# Quackhead call



## headshot (Oct 26, 2006)

Does anyone have any experience with the Quackhead Snow call? I can't seem to get it to sound "goosey".


----------



## goosebusters (Jan 12, 2006)

There really isn't any trick to barking on a snow goose call (Sean Mann, Quackhead, or my Moneymaker tuned high). All you do is grunt into it. Just say "Uh" basically or jet "oo from the word toot" into the call, there isn't any need to toungue or honk, if you don't get the hang of it it is even easier to learn the grinding feeding murmur.


----------



## headshot (Oct 26, 2006)

Thanks GB, I was making it more complicated then it was, the call sounds nice. How do you do the feeding murmer?


----------



## goosebusters (Jan 12, 2006)

§ **TASKS TO CARRY OUT**
1. In the forum thread about the Quackhead snow goose call, what does goosebusters say is all you do to bark on a snow goose call?
2. Continue the forum thread about the Quackhead snow goose call from the point where it stops.

§ **INFORMATION SUPPLIED**
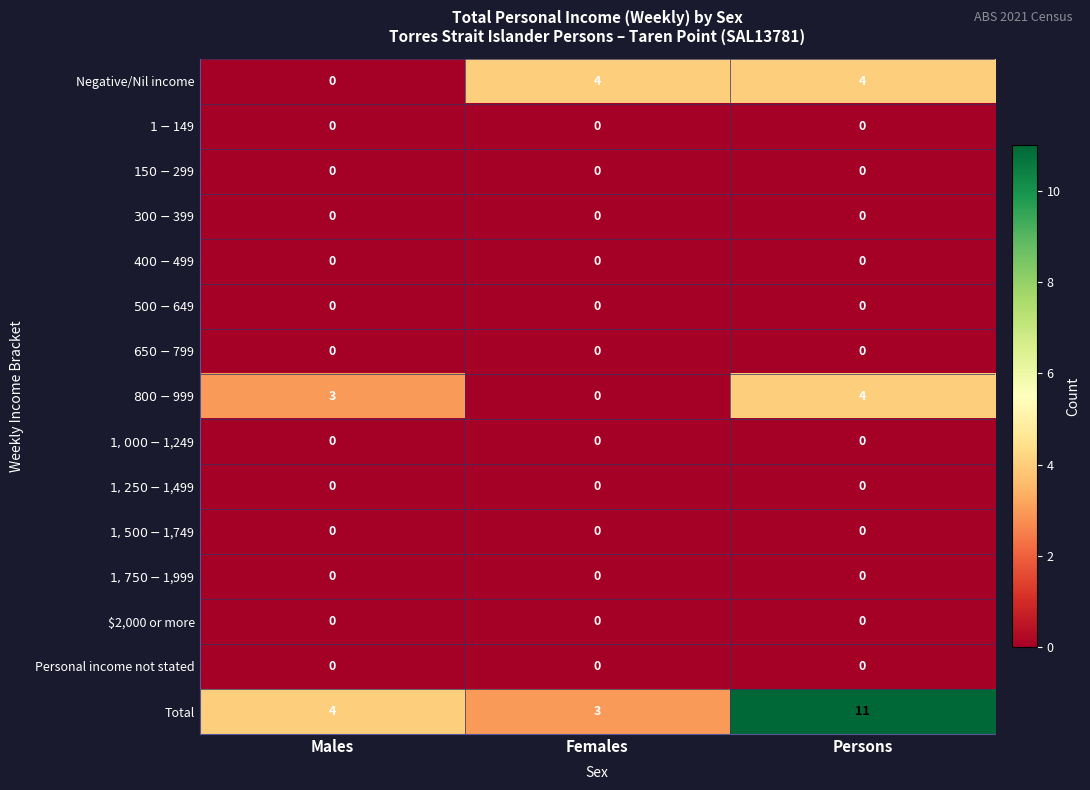

Which series changed the most between Males and Females?

Negative/Nil income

§ **ANSWER LIST**
1. Grunt into it.

2.
You can do a lot of different feeding murmurs and they almost work better in the fall for snows. You can do a drawn out "URRRRURRRRURRRR", or clamp your hands down and give a pairs or threesomes of "dur dur". Very your hands to change the noise. That second one is probably the most common type of murmur you hear. You can do your standard Canada murmur too. Mix barks in with that and it may be the most effective calling you can do.

The thing is when it comes to Snow geese is that they don't even know what they are doing half the time. As you spend more time around snows you can pick up more sounds. If you ever sneak up on a feed field and get right on the other side of the hill from a huge flock, just wait before you start shooting. Listen to what they sound like.

If you ever learn how to make the "WIE" sound, (if anyone knows me I consider this the holy grail of bird calling) let me know how you do it. :wink:


----------



## headshot (Oct 26, 2006)

Thanks again GB. I was starting to get a little PO'ed with the call because i could blow my old K+H (lol)call pretty good. There are loads of snows around here now so i will try it in the field this afternoon. How fast are you doing the murmer?


----------



## goosebusters2 (Jan 13, 2006)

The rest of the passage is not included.